Low-Income Families Can't Find Affordable Housing Near Top-Performing Connecticut Schools


April 19, 2012

A national report that ties test scores to zoning policy has ranked three Connecticut metropolitan areas as near or at the top in the country for the worst test score gaps, the most economically segregated schools and the most restrictive zoning policies.

Jonathan Rothwell, a senior research analyst with the Washington, D.C.-based Brookings' Metropolitan Policy Program, explained Wednesday that in most metropolitan areas, the only way to attend a high-scoring school is to live in an expensive neighborhood.

But some city and town zoning laws make it harder than others for low-income families to find housing in neighborhoods with high-performing schools.

Rothwell's research found that the Bridgeport-Stamford-Norwalk area and surrounding suburbs ranked first in the country for the widest gap in state standardized test scores between the schools attended by the average low-income students and those attended by middle or upper-income students. In addition, research showed the area had the least economically-integrated schools.

The Hartford-West Hartford-East Hartford area ranked second in the study, and the New Haven-Milford area ranked fourth.

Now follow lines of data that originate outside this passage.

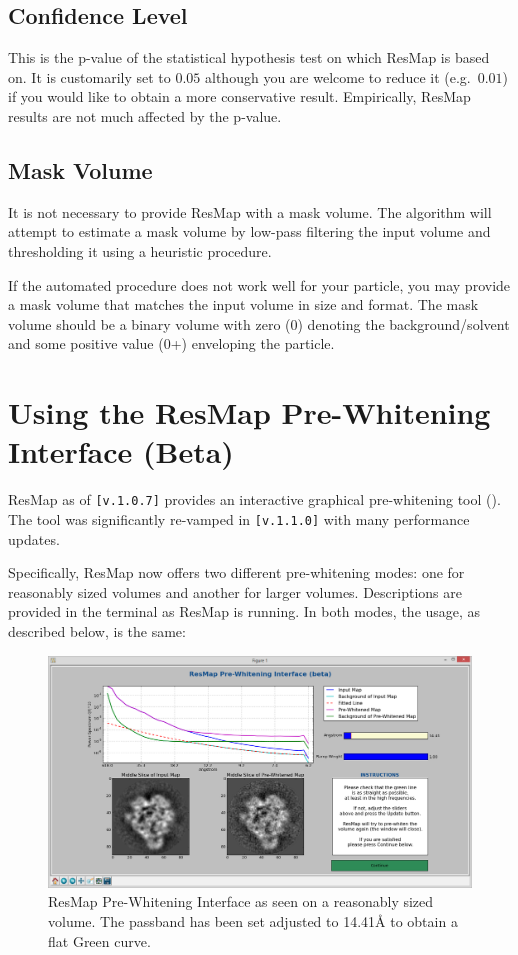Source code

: \documentclass[10pt]{article}
\begin{document}
\subsection{Confidence Level}
This is the p-value of the statistical hypothesis test on which ResMap is based on. It is customarily set to $0.05$ although you are welcome to reduce it (e.g.~$0.01$) if you would like to obtain a more conservative result. Empirically, ResMap results are not much affected by the p-value.

\subsection{Mask Volume}
It is not necessary to provide ResMap with a mask volume. The algorithm will attempt to estimate a mask volume by low-pass filtering the input volume and thresholding it using a heuristic procedure. 

If the automated procedure does not work well for your particle, you may provide a mask volume that matches the input volume in size and format. The mask volume should be a binary volume with zero (0) denoting the background/solvent and some positive value (0+) enveloping the particle.

\section{Using the ResMap Pre-Whitening Interface (Beta)}
ResMap as of \texttt{[v.1.0.7]} provides an interactive graphical pre-whitening tool (). The tool was significantly re-vamped in \texttt{[v.1.1.0]} with many performance updates. 

Specifically, ResMap now offers two different pre-whitening modes: one for reasonably sized volumes and another for larger volumes. Descriptions are provided in the terminal as ResMap is running. In both modes, the usage, as described below, is the same:

\begin{figure}[!h]
\centering
\includegraphics[width=5in]{img/gui_preWhitening.png}
\caption{ResMap Pre-Whitening Interface as seen on a reasonably sized volume. The passband has been set adjusted to 14.41\AA{} to obtain a flat Green curve.}
\label{fig:prewhitening}
\end{figure}
\end{document}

"We wanted to look at some of the reasons why the housing costs are so much more expensive near the good schools in certain parts of the country," Rothwell said.

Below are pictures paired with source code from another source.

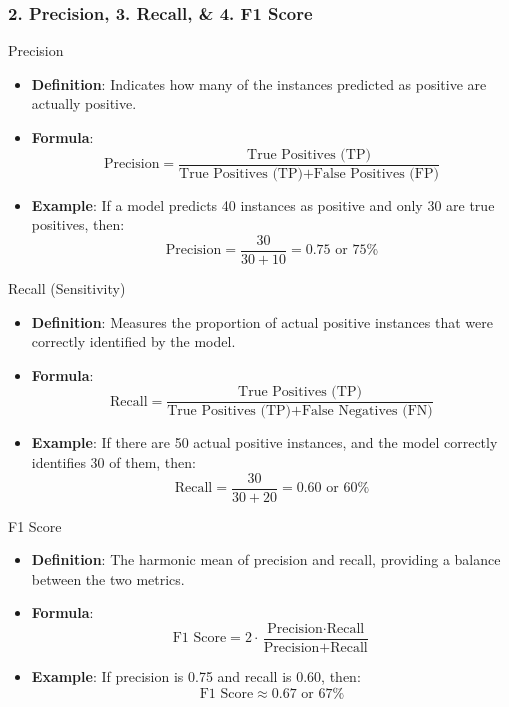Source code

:\documentclass[aspectratio=169]{beamer}
\begin{document}
\begin{frame}[fragile]
    \frametitle{2. Precision, 3. Recall, & 4. F1 Score}
    \begin{block}{Precision}
        \begin{itemize}
            \item \textbf{Definition}: Indicates how many of the instances predicted as positive are actually positive.
            \item \textbf{Formula}:
                \[
                \text{Precision} = \frac{\text{True Positives (TP)}}{\text{True Positives (TP)} + \text{False Positives (FP)}}
                \]
            \item \textbf{Example}: If a model predicts 40 instances as positive and only 30 are true positives, then:
                \[
                \text{Precision} = \frac{30}{30 + 10} = 0.75 \text{ or } 75\%
                \]
        \end{itemize}
    \end{block}
    
    \begin{block}{Recall (Sensitivity)}
        \begin{itemize}
            \item \textbf{Definition}: Measures the proportion of actual positive instances that were correctly identified by the model.
            \item \textbf{Formula}:
                \[
                \text{Recall} = \frac{\text{True Positives (TP)}}{\text{True Positives (TP)} + \text{False Negatives (FN)}}
                \]
            \item \textbf{Example}: If there are 50 actual positive instances, and the model correctly identifies 30 of them, then:
                \[
                \text{Recall} = \frac{30}{30 + 20} = 0.60 \text{ or } 60\%
                \]
        \end{itemize}
    \end{block}
    
    \begin{block}{F1 Score}
        \begin{itemize}
            \item \textbf{Definition}: The harmonic mean of precision and recall, providing a balance between the two metrics.
            \item \textbf{Formula}:
                \[
                \text{F1 Score} = 2 \cdot \frac{\text{Precision} \cdot \text{Recall}}{\text{Precision} + \text{Recall}}
                \]
            \item \textbf{Example}: If precision is 0.75 and recall is 0.60, then:
                \[
                \text{F1 Score} \approx 0.67 \text{ or } 67\%
                \]
        \end{itemize}
    \end{block}
\end{frame}
\end{document}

Rothwell said they found zoning policy that restricts the development of affordable housing tends to drive up the cost of housing near high-performing schools.

"It appears that zoning laws are playing a major role in limiting access to high-performing schools for low-income families," Rothwell said.

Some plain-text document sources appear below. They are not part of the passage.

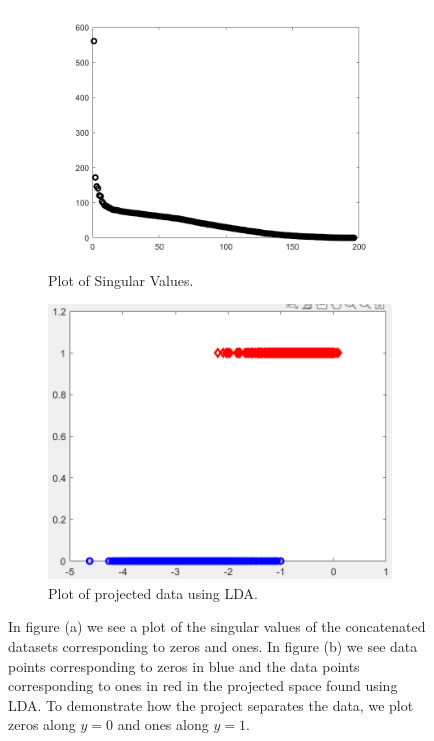 \documentclass[12pt]{article}%
\numberwithin{equation}{subsection}
\begin{document}
\begin{figure}
    \begin{subfigure}[b]{0.5\linewidth}
        \centering
        \includegraphics[width=\linewidth]{images/1a.png}
        \caption{Plot of Singular Values.}
        \label{fig1:a}
        \vspace{4ex}
    \end{subfigure}%
    \begin{subfigure}[b]{0.5\linewidth}
        \centering
        \includegraphics[width=\linewidth]{images/2a.PNG}
        \caption{Plot of projected data using LDA.}
        \label{fig1:b}
        \vspace{4ex}
    \end{subfigure}
    \caption{In figure (a) we see a plot of the singular values of the concatenated datasets corresponding to zeros and ones. In figure (b) we see data points corresponding to zeros in blue and the data points corresponding to ones in red in the projected space found using LDA. To demonstrate how the project separates the data, we plot zeros along $y=0$ and ones along $y=1$. }
    \label{fig1}
\end{figure}
\end{document}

While zoning law has been studied intensely, the report said, this is the first national report to link zoning data with school test score data. Rothwell said that old states with industrial pasts such as Connecticut tend to have the most restrictive zoning laws.

The news was no surprise to David Fink, policy director for the Partnership for Strong Communities in Hartford. Fink said that only 31 cities and towns in Connecticut have housing stock with 10 percent or more that is considered affordable. That list includes Bridgeport, Hartford, New Haven and other cities and towns that "tend to be the most over-burdened [school] districts," he said.

"What we've done using zoning laws in Connecticut is to create a de facto apartheid," Fink said. "We have walled in a lot of low- and moderate-income people into a limited number of towns. It's not surprising that we have the achievement gap. We have limited the opportunity for a lot of these kids because we have hemmed them in."

Connecticut was one of the first states to develop a strong industrial economy, Rothwell said, and it was a magnet for migrants.

"Many affluent residents moved out to the suburbs trying to escape those high-density living situations," Rothwell said. They passed restrictive zoning laws to "preserve a quasi-rural lifestyle. Those patterns have persisted over many years."

The full report is available at tinyurl.com/7k228ns.